WHAT THE EXERCISE ASKS
Retype the whole listing below precisely.

**** DATA TO PROCESS

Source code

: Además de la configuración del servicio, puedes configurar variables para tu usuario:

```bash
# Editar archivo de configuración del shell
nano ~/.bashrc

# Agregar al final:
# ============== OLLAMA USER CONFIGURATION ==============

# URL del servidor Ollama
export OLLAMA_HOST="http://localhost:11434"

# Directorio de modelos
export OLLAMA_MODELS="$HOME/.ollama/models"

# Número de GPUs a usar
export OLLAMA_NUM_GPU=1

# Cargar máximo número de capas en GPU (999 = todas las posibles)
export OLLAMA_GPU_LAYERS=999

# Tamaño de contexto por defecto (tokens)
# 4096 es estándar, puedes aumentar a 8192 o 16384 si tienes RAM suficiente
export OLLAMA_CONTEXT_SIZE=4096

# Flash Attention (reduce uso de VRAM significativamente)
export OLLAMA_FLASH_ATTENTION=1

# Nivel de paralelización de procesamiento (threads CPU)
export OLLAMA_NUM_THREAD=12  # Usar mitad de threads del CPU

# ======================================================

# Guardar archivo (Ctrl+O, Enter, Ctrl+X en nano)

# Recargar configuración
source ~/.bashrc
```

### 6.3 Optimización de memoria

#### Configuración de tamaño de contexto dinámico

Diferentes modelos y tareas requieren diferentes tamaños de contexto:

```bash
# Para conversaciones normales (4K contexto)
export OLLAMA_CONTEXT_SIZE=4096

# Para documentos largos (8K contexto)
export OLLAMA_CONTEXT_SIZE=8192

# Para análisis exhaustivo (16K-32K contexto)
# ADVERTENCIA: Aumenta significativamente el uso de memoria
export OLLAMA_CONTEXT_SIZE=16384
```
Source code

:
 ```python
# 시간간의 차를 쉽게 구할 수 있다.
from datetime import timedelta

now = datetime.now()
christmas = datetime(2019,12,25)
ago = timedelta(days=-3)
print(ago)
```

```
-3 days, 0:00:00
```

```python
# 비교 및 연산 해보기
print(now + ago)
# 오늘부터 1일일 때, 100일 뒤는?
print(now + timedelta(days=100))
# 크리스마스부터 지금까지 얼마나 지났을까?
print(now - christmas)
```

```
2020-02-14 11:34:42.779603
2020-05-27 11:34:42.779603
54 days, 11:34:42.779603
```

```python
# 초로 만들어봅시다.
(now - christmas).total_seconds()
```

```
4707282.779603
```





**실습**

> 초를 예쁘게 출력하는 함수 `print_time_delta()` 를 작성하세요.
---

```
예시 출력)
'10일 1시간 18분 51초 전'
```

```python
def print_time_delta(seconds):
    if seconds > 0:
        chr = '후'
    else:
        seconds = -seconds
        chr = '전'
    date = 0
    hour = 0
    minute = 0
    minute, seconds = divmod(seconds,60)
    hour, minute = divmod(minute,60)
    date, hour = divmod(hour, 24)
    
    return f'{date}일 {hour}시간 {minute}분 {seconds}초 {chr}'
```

********

WRITTEN REPLY
Source code

: Además de la configuración del servicio, puedes configurar variables para tu usuario:

```bash
# Editar archivo de configuración del shell
nano ~/.bashrc

# Agregar al final:
# ============== OLLAMA USER CONFIGURATION ==============

# URL del servidor Ollama
export OLLAMA_HOST="http://localhost:11434"

# Directorio de modelos
export OLLAMA_MODELS="$HOME/.ollama/models"

# Número de GPUs a usar
export OLLAMA_NUM_GPU=1

# Cargar máximo número de capas en GPU (999 = todas las posibles)
export OLLAMA_GPU_LAYERS=999

# Tamaño de contexto por defecto (tokens)
# 4096 es estándar, puedes aumentar a 8192 o 16384 si tienes RAM suficiente
export OLLAMA_CONTEXT_SIZE=4096

# Flash Attention (reduce uso de VRAM significativamente)
export OLLAMA_FLASH_ATTENTION=1

# Nivel de paralelización de procesamiento (threads CPU)
export OLLAMA_NUM_THREAD=12  # Usar mitad de threads del CPU

# ======================================================

# Guardar archivo (Ctrl+O, Enter, Ctrl+X en nano)

# Recargar configuración
source ~/.bashrc
```

### 6.3 Optimización de memoria

#### Configuración de tamaño de contexto dinámico

Diferentes modelos y tareas requieren diferentes tamaños de contexto:

```bash
# Para conversaciones normales (4K contexto)
export OLLAMA_CONTEXT_SIZE=4096

# Para documentos largos (8K contexto)
export OLLAMA_CONTEXT_SIZE=8192

# Para análisis exhaustivo (16K-32K contexto)
# ADVERTENCIA: Aumenta significativamente el uso de memoria
export OLLAMA_CONTEXT_SIZE=16384
```
Source code

:
 ```python
# 시간간의 차를 쉽게 구할 수 있다.
from datetime import timedelta

now = datetime.now()
christmas = datetime(2019,12,25)
ago = timedelta(days=-3)
print(ago)
```

```
-3 days, 0:00:00
```

```python
# 비교 및 연산 해보기
print(now + ago)
# 오늘부터 1일일 때, 100일 뒤는?
print(now + timedelta(days=100))
# 크리스마스부터 지금까지 얼마나 지났을까?
print(now - christmas)
```

```
2020-02-14 11:34:42.779603
2020-05-27 11:34:42.779603
54 days, 11:34:42.779603
```

```python
# 초로 만들어봅시다.
(now - christmas).total_seconds()
```

```
4707282.779603
```





**실습**

> 초를 예쁘게 출력하는 함수 `print_time_delta()` 를 작성하세요.
---

```
예시 출력)
'10일 1시간 18분 51초 전'
```

```python
def print_time_delta(seconds):
    if seconds > 0:
        chr = '후'
    else:
        seconds = -seconds
        chr = '전'
    date = 0
    hour = 0
    minute = 0
    minute, seconds = divmod(seconds,60)
    hour, minute = divmod(minute,60)
    date, hour = divmod(hour, 24)
    
    return f'{date}일 {hour}시간 {minute}분 {seconds}초 {chr}'
```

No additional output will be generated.